The only thing I know of which is literally impossible to withhold is an IP address.
Proxy? VPN? IP spoofing?

http://www.tehupload.com/uploads/3748de27d354cf1headers.png

They can also log the refer to see which website you've come from.

Proxy? VPN? IP spoofing?

http://www.tehupload.com/uploads/3748de27d354cf1headers.png
Refered website aren't always true, and has to be clicked/iframe visit, etc to be a refered website :P

Mac address?

Mac address?
Yes, they can log mac addresses.. but that is not avaliable through PHP, you can get it through Shockwave, Java, and I believe Flash might have the ability.

Yes, they can log mac addresses.. but that is not avaliable through PHP, you can get it through Shockwave, Java, and I believe Flash might have the ability.
Oh, right.

Yes, they can log mac addresses.. but that is not avaliable through PHP, you can get it through Shockwave, Java, and I believe Flash might have the ability.
It would be good if we could log there mac address via PHP, would make banning so much easier :l

It's wayyy easier to spoof a MAC address then it is an IP address.

It's wayyy easier to spoof a MAC address then it is an IP address.
True :(

It's wayyy easier to spoof a MAC address then it is an IP address.

It's easy to use a proxy. IP spoofing is only a one way thing anway, which is why it's usually only used for DoSing.

But..

They'd not realise they we're banned via MAC.

It would be good if we could log there mac address via PHP, would make banning so much easier :l

Nope, it'd make Mac address' cheap, if you could use it in PHP, spoofing Mac Addresses would be easy.

Whoever said Proxy, VPN etc.

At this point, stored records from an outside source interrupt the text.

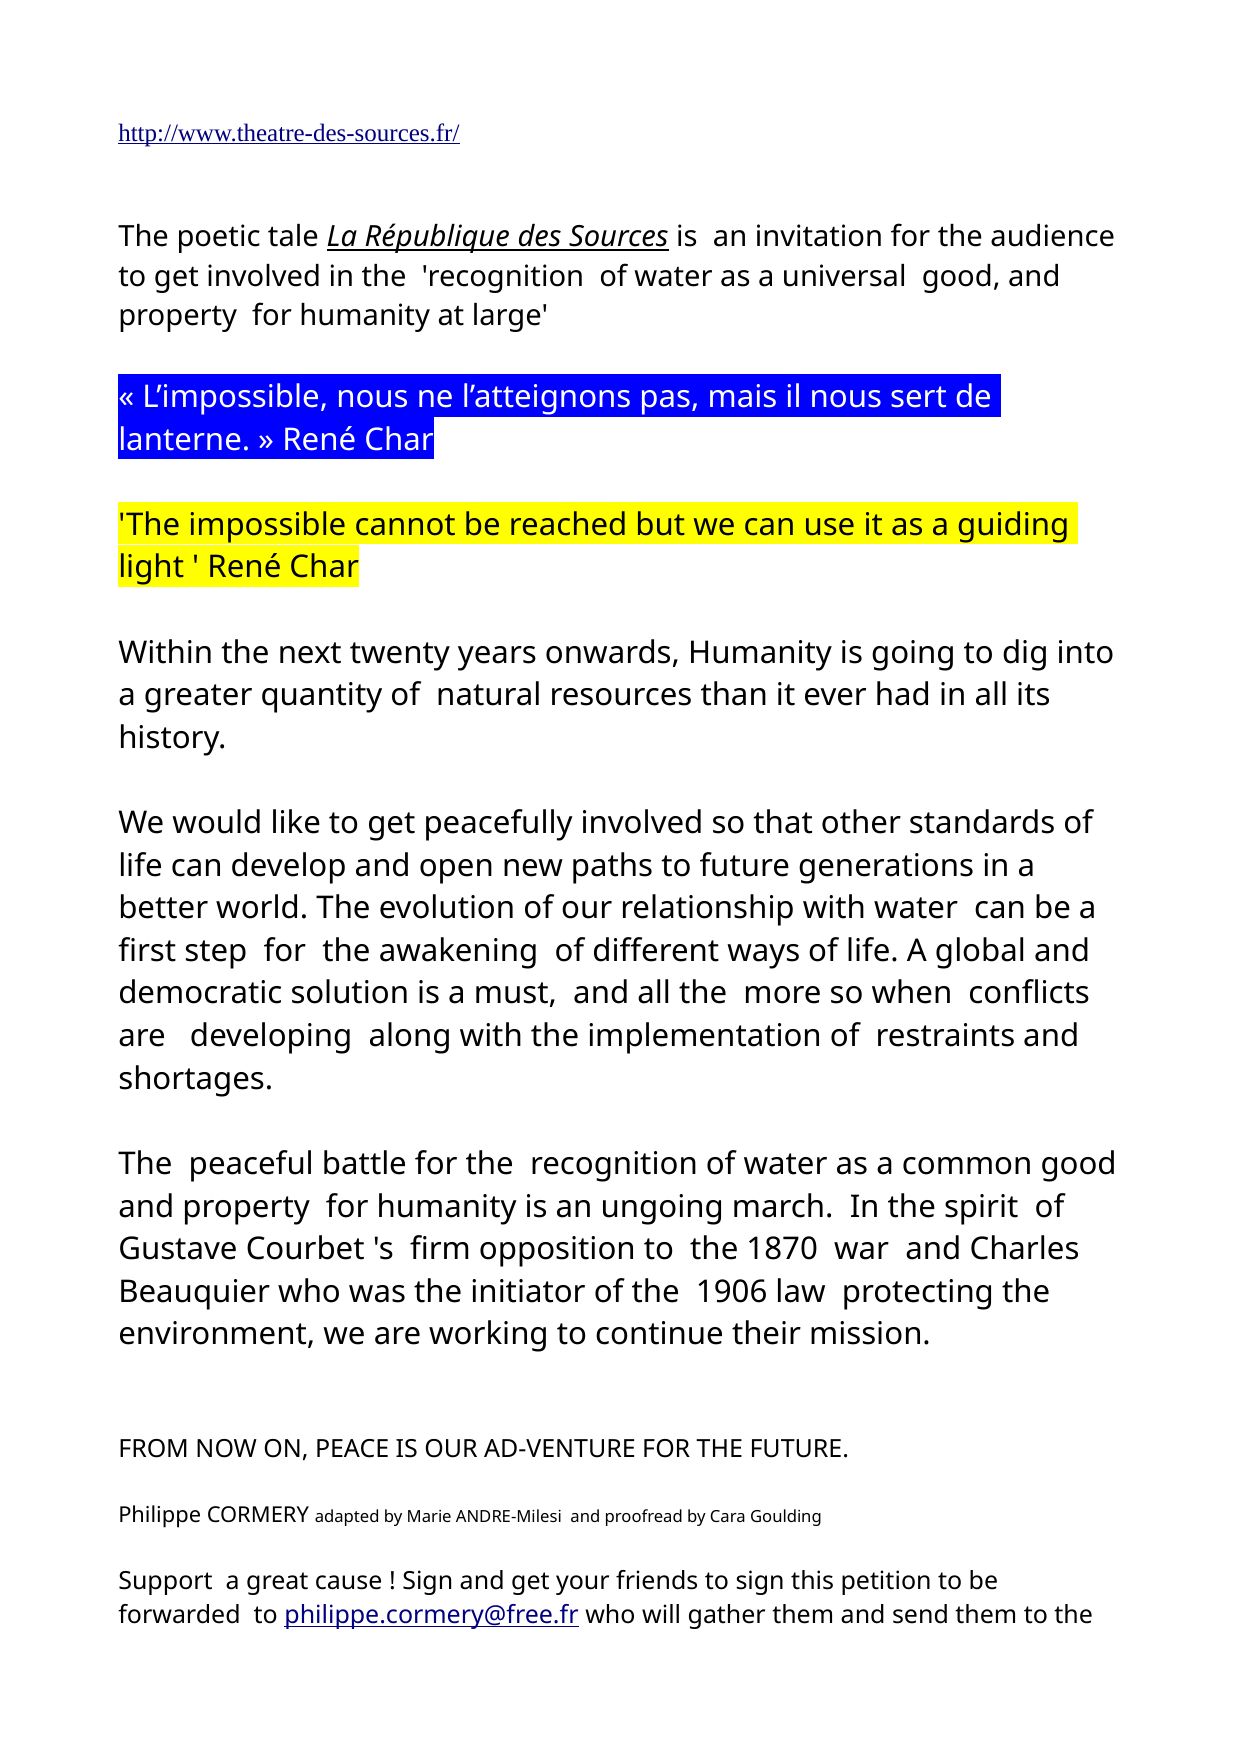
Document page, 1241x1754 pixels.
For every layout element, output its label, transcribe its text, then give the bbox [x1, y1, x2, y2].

text 'The impossible cannot be reached but we can use it as a guiding light ' René Char [118, 502, 1122, 587]
text http://www.theatre-des-sources.fr/ [118, 118, 1122, 147]
text FROM NOW ON, PEACE IS OUR AD-VENTURE FOR THE FUTURE. [118, 1431, 1122, 1465]
text Philippe CORMERY adapted by Marie ANDRE-Milesi and proofread by Cara Goulding [118, 1499, 1122, 1528]
text « L’impossible, nous ne l’atteignons pas, mais il nous sert de lanterne. » René Char [118, 374, 1122, 459]
text We would like to get peacefully involved so that other standards of life can develop and open new paths to future generations in a better world. The evolution of our relationship with water can be a first step for the awakening of different ways of life. A global and democratic solution is a must, and all the more so when conflicts are developing along with the implementation of restraints and shortages. [118, 800, 1122, 1098]
text Support a great cause ! Sign and get your friends to sign this petition to be forwarded to philippe.cormery@free.fr who will gather them and send them to the [118, 1563, 1122, 1631]
text The poetic tale La République des Sources is an invitation for the audience to get involved in the 'recognition of water as a universal good, and property for humanity at large' [118, 215, 1122, 334]
text The peaceful battle for the recognition of water as a common good and property for humanity is an ungoing march. In the spirit of Gustave Courbet 's firm opposition to the 1870 war and Charles Beauquier who was the initiator of the 1906 law protecting the environment, we are working to continue their mission. [118, 1141, 1122, 1354]
text Within the next twenty years onwards, Humanity is going to dig into a greater quantity of natural resources than it ever had in all its history. [118, 630, 1122, 757]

From my knowledge (I may be wrong) you CANNOT withhold an IP address, you CAN spoof/change it, but you CANNOT withhold one. Impossible. So if you read properly.. I stand by my point.

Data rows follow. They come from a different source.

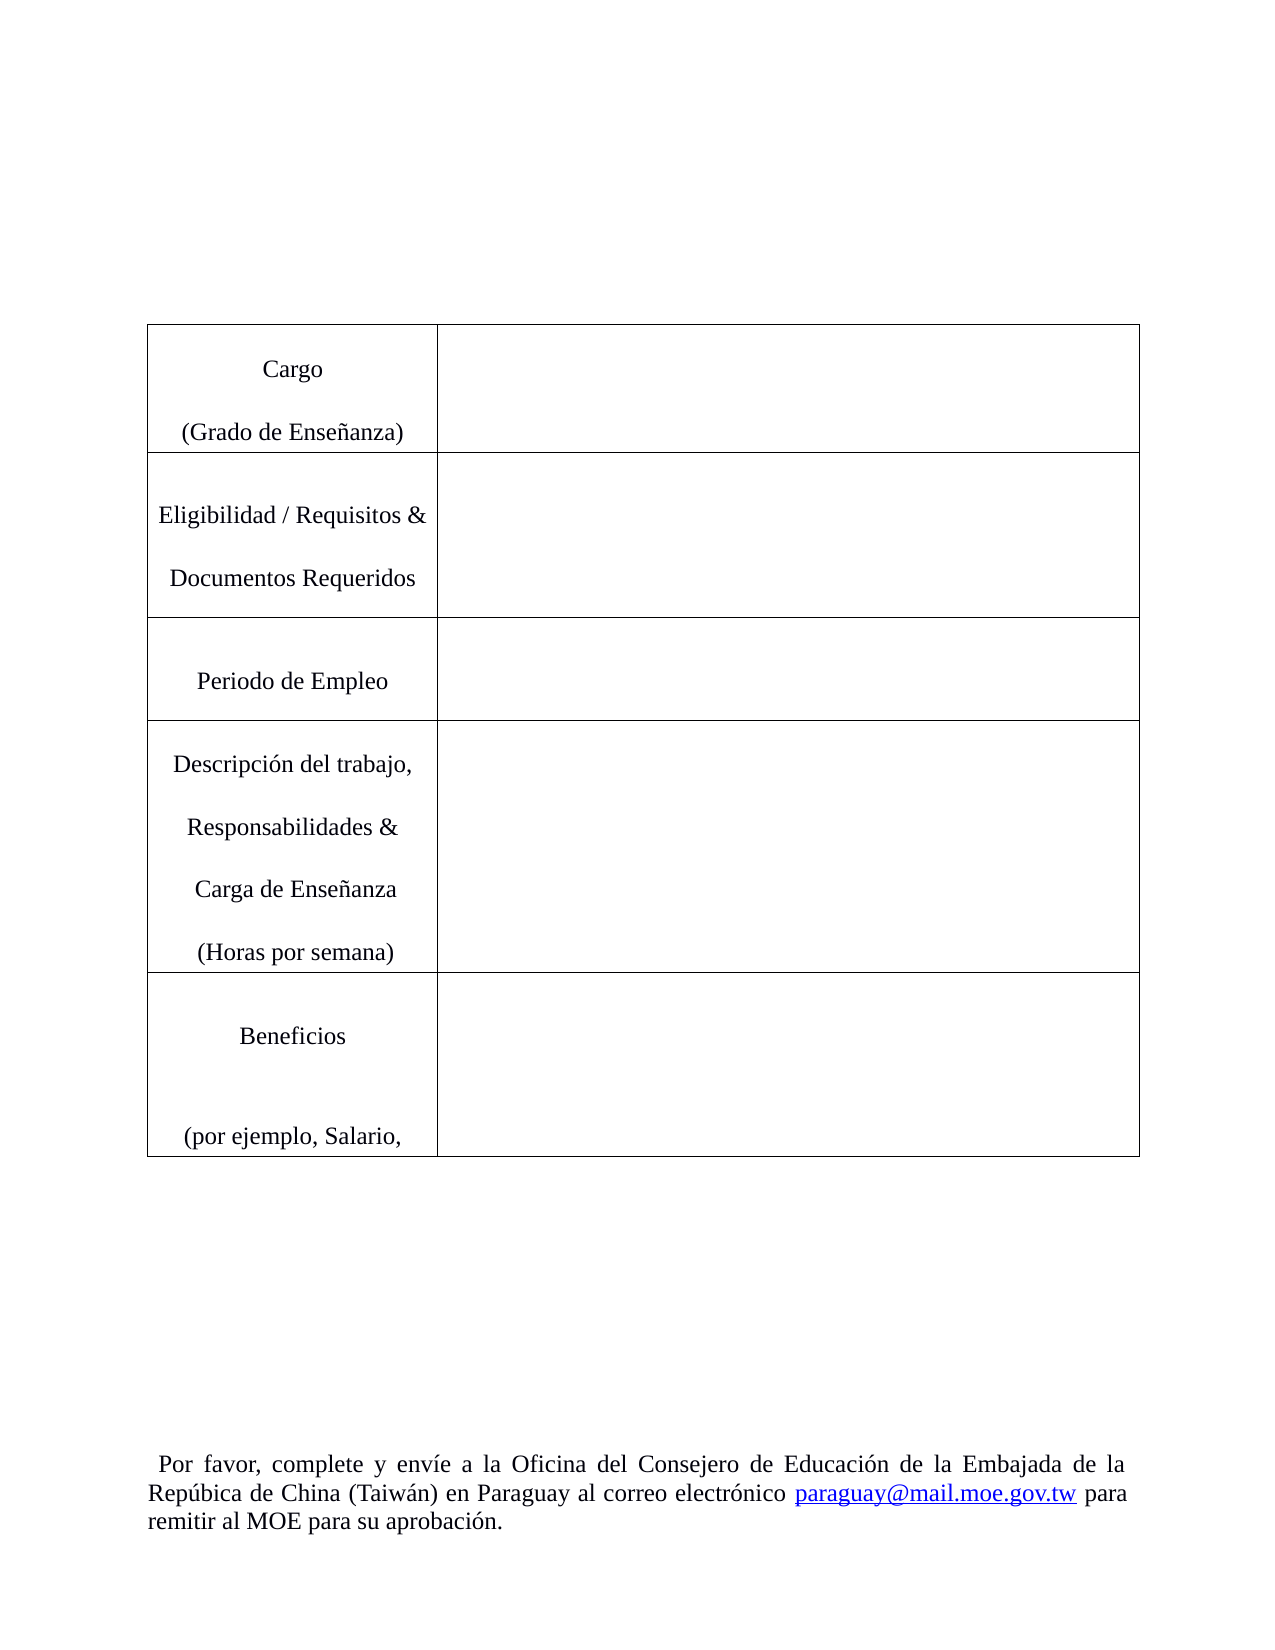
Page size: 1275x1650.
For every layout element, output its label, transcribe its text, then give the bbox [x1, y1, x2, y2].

table_cell Cargo (Grado de Enseñanza) [148, 325, 437, 452]
table_cell Periodo de Empleo [148, 618, 437, 720]
table_cell [438, 618, 1139, 720]
table_cell Descripción del trabajo, Responsabilidades & Carga de Enseñanza (Horas por semana) [148, 721, 437, 972]
table_cell [438, 973, 1139, 1156]
table_cell Beneficios (por ejemplo, Salario, [148, 973, 437, 1156]
table_cell [438, 721, 1139, 972]
table_cell Eligibilidad / Requisitos & Documentos Requeridos [148, 453, 437, 617]
table_cell [438, 453, 1139, 617]
table_cell [438, 325, 1139, 452]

It's easy to use a proxy. IP spoofing is only a one way thing anway, which is why it's usually only used for DoSing.

IP's are always in most cases traceable back to the source.. you always have an original IP when you connect to the internet, no matter how many VPN's/proxies you go through, you still connected from one source...

MAC addresses are a totally different thing.

People who say its impossible to withold a IP is a load of ********. Lets say I was on a 512kb dialup. It is easy to withold my actual IP. Just because most computer literate people are on broadband with routers and have dynamic IP's doesnt mean the latter do.

If the person is using windows os then you could probably grab the system info. like the shockwave version as someone has said. you could probably grab the directX version too.

I'm just thinking outside the box here: I guess it would be possible to grab a picture of the user if they have a webcam installed. I think shockwave has the ability to view/send webcam screenings.

People who say its impossible to withold a IP is a load of ********. Lets say I was on a 512kb dialup. It is easy to withold my actual IP. Just because most computer literate people are on broadband with routers and have dynamic IP's doesnt mean the latter do.

If the person is using windows os then you could probably grab the system info. like the shockwave version as someone has said. you could probably grab the directX version too.

I'm just thinking outside the box here: I guess it would be possible to grab a picture of the user if they have a webcam installed. I think shockwave has the ability to view/send webcam screenings.
Facebook can take webcam shots. Which is done by shockwave, me thinks.

People who say its impossible to withold a IP is a load of ********. Lets say I was on a 512kb dialup. It is easy to withold my actual IP. Just because most computer literate people are on broadband with routers and have dynamic IP's doesnt mean the latter do.

If the person is using windows os then you could probably grab the system info. like the shockwave version as someone has said. you could probably grab the directX version too.

I'm just thinking outside the box here: I guess it would be possible to grab a picture of the user if they have a webcam installed. I think shockwave has the ability to view/send webcam screenings.

All these things are possible, it just has to be approved, and shockwave has to have access to it.. which it doesn't.

browser, pages visited, time visited, ip, etc..

EDIT: my webhost also allows you to see what site they were reffered from if they clicked a link.